Cuando el Estado de Derecho es atacado en algunos de sus baluartes fundamentales (judicatura, partidos determinados, policía) es una enorme irresponsabilidad deslegitimarlo desde dentro de las instituciones mismas que se controlan. La desobediencia civil, se vista de una u otra forma y aunque se haga con muy buena voluntad, contribuye a fortalecer las ideología de quienes recurren al terrorismo contra el Estado de Derecho porque niegan que exista entre nosotros una verdadera democracia y proponen como alternativa un maximalismo vasco. Sabemos distinguir muy bien entre demócratas y totalitarios, como también sabemos que todas las ideologías tienen sus propias e intrínsecas perversiones. Pero también hay que decir que los nacionalistas vascos deberían ver en estos actos no una expresión de la verdad pendiente de su causa, sino la aberración y degradación de su ideología. Y que deberían actuar en consecuencia, es decir, llevando la terapia a la raíz: a la degeneración ideológica, al adoctrinamiento en el patriotismo que fanatiza y bloquea los sentimientos más elementales de humanidad, a la superación del victimismo en la visión del pasado y del presente. No se puede coincidir en la visión de la historia y en los proyectos de futuro con quienes profesan un etnicismo excluyente y quimérico, y considerar que no se tiene ninguna responsabilidad con las barbaries que cometen. El fin condiciona los medios, como los medios contienen en germen el fin que se pretende.

La política es una dura lucha por el poder, a veces despiadada y hasta obscena, y no deja espacio para las exhortaciones y buenos deseos. Pero creo sinceramente que hay dos pasos inmediatos imprescindibles en la política vasca: primero, que el nacionalismo vasco no siga radicalizando su estrategia hasta el punto de no apoyar nunca ninguna de las iniciativas -ni legislativa, ni judicial, ni política- que se toman contra el terrorismo (¿se puede, de verdad, considerar a Garzón, que ciertamente no es infalible, un instrumento dócil al servicio del PP?, ¿es que siempre y en todo están todos los demás grupos políticos equivocados en este tema?); segundo, que se recupere el diálogo institucional entre el poder central del Estado y el poder autonómico vasco, exigencia de responsabilidad que debe estar por encima de las mayores o menores simpatías personales.
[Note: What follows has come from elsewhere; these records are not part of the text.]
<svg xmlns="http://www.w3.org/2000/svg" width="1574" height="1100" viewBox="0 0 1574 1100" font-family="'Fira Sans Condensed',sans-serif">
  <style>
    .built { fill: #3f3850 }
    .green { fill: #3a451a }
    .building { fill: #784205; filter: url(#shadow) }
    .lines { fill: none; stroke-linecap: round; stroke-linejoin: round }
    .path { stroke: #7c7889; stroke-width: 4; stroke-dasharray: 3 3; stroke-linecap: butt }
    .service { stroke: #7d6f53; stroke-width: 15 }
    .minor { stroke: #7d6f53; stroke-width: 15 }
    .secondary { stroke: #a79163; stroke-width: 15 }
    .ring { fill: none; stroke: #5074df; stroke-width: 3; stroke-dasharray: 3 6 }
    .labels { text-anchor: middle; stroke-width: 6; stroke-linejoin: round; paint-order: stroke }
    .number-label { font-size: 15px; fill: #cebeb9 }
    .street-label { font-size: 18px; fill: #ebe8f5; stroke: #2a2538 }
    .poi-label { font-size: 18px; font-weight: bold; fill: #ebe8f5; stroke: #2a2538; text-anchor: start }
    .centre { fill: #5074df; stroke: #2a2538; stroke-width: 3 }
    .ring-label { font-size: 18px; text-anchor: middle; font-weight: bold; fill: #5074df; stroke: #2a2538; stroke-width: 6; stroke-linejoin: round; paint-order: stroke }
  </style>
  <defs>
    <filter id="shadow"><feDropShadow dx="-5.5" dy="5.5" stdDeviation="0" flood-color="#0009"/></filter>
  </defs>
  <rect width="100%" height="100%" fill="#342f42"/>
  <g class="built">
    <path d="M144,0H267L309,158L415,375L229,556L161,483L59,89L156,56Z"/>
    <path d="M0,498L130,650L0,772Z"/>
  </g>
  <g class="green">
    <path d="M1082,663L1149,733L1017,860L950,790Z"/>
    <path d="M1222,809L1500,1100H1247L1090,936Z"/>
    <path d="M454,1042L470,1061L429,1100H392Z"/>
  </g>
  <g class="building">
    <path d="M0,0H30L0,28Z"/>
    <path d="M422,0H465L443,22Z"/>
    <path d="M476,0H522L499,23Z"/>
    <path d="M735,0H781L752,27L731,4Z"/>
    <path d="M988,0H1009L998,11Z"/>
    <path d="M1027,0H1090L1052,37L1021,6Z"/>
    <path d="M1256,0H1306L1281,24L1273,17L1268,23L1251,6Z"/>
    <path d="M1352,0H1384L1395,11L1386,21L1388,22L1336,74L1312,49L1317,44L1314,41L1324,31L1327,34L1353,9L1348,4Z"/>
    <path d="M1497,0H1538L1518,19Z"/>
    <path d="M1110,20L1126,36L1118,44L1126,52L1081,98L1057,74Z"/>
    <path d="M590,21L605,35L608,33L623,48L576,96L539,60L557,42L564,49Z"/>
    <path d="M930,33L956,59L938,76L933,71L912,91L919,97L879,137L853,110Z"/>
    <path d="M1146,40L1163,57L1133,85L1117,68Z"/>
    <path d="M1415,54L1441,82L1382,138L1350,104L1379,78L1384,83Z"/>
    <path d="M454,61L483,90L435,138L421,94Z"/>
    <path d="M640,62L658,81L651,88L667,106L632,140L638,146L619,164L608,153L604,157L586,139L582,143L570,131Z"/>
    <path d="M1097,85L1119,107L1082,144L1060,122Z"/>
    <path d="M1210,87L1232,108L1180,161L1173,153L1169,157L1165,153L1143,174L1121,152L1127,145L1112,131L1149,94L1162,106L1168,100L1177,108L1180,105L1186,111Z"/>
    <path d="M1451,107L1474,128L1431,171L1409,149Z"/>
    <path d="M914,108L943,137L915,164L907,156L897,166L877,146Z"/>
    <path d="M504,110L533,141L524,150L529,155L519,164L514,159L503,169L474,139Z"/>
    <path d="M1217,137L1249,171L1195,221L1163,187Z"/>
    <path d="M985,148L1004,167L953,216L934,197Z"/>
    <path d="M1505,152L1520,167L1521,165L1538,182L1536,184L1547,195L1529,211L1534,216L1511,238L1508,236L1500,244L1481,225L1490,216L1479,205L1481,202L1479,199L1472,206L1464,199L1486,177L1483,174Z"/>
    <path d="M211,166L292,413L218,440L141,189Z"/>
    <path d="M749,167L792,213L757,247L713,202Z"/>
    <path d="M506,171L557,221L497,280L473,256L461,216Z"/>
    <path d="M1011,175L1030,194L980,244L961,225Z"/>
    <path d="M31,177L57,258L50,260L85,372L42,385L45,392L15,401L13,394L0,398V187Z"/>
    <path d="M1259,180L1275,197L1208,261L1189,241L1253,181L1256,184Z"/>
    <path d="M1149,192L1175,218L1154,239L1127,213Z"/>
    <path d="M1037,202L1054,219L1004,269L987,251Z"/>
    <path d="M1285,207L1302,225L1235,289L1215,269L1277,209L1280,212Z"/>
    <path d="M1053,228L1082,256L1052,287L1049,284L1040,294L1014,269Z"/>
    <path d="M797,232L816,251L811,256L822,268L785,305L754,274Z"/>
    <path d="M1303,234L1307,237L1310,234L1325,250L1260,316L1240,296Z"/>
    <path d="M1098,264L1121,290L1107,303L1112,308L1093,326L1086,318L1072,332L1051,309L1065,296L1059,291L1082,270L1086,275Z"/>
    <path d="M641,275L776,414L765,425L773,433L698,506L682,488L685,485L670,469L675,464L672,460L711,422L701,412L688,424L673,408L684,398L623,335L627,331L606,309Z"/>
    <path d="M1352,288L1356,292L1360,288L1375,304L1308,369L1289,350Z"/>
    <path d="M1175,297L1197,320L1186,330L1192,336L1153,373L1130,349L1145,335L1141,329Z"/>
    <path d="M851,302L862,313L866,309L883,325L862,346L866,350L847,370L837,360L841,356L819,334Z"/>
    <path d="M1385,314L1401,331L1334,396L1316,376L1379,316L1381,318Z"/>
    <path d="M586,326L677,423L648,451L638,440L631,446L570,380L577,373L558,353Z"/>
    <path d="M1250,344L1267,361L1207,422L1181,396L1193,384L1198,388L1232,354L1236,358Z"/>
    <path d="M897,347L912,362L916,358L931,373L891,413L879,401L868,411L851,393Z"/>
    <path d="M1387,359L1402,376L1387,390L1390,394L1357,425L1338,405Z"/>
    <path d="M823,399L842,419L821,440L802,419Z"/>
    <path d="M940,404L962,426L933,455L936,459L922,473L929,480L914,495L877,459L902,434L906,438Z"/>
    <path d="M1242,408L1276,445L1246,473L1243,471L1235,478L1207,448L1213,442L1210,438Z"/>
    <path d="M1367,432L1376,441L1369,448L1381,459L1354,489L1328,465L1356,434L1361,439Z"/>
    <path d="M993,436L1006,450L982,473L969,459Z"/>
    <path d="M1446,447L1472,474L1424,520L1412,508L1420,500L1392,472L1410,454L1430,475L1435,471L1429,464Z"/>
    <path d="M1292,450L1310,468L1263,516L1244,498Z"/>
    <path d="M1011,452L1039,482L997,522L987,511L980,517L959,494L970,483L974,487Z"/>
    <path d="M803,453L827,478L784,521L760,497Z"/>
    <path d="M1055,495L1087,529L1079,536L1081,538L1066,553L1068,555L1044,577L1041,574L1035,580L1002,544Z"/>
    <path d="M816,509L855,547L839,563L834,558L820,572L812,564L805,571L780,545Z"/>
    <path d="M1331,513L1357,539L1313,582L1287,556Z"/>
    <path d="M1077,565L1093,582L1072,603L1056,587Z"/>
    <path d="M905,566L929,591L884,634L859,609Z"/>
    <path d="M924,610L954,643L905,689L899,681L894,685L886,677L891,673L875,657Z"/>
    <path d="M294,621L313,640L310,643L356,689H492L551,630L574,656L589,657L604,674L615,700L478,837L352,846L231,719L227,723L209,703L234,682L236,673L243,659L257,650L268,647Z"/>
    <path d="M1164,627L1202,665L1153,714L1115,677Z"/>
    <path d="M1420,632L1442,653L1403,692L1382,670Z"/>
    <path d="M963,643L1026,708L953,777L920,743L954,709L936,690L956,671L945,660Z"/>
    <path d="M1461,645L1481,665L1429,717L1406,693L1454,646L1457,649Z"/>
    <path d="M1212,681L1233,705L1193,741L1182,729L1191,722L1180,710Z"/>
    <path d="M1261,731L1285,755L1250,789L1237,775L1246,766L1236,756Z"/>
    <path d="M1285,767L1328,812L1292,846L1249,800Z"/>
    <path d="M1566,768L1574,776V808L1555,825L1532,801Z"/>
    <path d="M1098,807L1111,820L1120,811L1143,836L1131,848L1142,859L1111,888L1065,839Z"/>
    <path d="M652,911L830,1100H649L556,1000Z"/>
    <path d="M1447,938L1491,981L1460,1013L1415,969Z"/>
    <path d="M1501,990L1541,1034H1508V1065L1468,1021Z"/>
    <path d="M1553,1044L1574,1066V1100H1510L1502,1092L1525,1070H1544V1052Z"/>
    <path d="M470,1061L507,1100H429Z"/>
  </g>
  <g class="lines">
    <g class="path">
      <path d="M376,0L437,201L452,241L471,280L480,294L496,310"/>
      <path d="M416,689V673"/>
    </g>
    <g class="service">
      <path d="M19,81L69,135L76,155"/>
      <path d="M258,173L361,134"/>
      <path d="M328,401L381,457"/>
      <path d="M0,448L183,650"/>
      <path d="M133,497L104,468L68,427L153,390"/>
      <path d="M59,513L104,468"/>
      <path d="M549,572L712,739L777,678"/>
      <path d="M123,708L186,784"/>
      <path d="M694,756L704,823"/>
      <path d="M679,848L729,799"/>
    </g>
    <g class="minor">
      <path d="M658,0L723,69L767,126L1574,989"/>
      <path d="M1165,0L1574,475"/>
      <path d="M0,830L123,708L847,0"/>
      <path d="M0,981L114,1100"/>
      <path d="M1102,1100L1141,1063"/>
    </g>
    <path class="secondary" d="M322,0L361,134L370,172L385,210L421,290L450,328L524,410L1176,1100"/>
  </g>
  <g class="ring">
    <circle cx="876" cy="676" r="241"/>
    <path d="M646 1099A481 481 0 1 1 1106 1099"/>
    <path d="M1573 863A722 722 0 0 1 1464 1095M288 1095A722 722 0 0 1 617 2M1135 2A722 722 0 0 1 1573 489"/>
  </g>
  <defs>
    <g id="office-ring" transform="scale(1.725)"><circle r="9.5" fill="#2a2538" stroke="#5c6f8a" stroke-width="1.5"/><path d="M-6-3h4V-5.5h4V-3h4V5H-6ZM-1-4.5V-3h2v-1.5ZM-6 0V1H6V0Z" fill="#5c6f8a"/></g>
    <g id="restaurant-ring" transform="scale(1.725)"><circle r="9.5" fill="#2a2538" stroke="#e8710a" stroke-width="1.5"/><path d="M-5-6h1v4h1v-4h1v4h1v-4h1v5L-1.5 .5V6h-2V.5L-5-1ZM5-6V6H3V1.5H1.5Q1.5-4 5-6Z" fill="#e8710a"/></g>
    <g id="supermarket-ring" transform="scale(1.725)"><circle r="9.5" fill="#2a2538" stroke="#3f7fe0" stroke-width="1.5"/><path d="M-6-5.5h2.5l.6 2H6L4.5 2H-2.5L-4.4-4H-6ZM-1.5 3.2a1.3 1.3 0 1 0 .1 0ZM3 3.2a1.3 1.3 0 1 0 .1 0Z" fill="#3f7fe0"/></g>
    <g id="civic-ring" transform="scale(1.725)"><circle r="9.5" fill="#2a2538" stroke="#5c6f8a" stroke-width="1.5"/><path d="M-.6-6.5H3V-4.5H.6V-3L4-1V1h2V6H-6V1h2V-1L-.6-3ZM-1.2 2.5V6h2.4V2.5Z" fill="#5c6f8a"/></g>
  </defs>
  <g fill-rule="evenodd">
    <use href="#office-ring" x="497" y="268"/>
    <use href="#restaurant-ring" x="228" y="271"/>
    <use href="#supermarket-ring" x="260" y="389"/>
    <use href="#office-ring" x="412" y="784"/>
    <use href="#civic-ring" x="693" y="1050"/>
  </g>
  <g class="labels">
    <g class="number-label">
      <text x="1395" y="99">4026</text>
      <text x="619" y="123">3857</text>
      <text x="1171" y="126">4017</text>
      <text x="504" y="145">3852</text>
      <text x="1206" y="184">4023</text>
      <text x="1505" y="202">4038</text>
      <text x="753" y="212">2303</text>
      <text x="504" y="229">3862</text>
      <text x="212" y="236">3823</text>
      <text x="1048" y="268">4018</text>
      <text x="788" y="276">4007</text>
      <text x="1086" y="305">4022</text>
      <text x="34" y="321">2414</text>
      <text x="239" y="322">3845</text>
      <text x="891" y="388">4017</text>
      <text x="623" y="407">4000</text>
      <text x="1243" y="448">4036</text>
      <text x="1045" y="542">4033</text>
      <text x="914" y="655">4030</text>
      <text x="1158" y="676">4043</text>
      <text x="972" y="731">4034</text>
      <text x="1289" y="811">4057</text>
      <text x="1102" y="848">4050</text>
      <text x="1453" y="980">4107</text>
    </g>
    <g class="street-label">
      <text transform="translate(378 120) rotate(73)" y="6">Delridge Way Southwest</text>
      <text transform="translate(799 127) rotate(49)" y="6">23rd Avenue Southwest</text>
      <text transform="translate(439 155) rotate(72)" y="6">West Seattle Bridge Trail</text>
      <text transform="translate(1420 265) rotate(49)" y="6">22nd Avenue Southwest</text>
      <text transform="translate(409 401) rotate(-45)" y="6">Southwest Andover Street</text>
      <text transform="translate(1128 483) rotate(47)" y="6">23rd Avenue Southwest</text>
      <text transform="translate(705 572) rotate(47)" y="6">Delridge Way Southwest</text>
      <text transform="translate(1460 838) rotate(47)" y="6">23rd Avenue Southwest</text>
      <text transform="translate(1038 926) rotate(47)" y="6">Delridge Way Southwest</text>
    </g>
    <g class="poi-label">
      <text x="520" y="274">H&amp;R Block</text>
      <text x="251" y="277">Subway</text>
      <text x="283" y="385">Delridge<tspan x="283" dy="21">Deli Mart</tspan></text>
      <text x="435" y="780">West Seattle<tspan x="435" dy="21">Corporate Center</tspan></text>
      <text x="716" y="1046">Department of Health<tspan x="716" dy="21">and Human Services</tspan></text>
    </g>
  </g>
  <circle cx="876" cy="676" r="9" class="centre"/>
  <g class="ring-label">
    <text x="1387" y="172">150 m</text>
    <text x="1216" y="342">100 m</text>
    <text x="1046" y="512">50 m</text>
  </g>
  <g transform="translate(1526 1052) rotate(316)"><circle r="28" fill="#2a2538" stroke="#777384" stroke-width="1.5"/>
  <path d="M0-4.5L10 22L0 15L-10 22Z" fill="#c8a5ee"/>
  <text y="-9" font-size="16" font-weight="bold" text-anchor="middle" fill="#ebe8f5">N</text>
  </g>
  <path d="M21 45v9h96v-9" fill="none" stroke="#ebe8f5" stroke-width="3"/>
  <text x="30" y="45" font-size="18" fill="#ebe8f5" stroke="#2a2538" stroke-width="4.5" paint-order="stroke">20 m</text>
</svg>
Mientras exista el terrorismo no se dan las condiciones de libertad y sosiego requeridas para replantear el marco jurídico de nuestra autonomía. No soy de los que invocan el diálogo hasta el amanecer como una receta mágica. El diálogo exige condiciones y reglas que tienen que estar bien claras. Pero los demócratas tenemos la obligación de desmontar las considerables dosis de tensión y crispación sobreañadidas a la sociedad vasca a las que, de por sí, ya introduce el terrorismo etarra.

Estas líneas escritas con prisa, con dolor e indignación, quieren, ante todo, transmitir solidaridad con las dos víctimas mortales, con los heridos y con sus familias, y con sus compañeros del Cuerpo Nacional de Policía. Las palabras valen poco en momentos tan límites, pero se las decimos con todo el corazón y son el vehículo de nuestra presencia y cercanía. Que sepan sus allegados que su dolor es el nuestro, que jamás olvidaremos esta villanía, que en sus seres queridos nos han atacado a todos los que no queremos ceder al chantaje de los terroristas y defendemos nuestra democracia. La solidaridad con las víctimas es un compromiso redoblado para que su memoria no sea olvidada y el futuro no responda al que sus verdugos quieren imponernos a todos extendiendo el terror. Las víctimas son un clamor por la libertad y por el respeto a la vida de todas y cada una de las personas.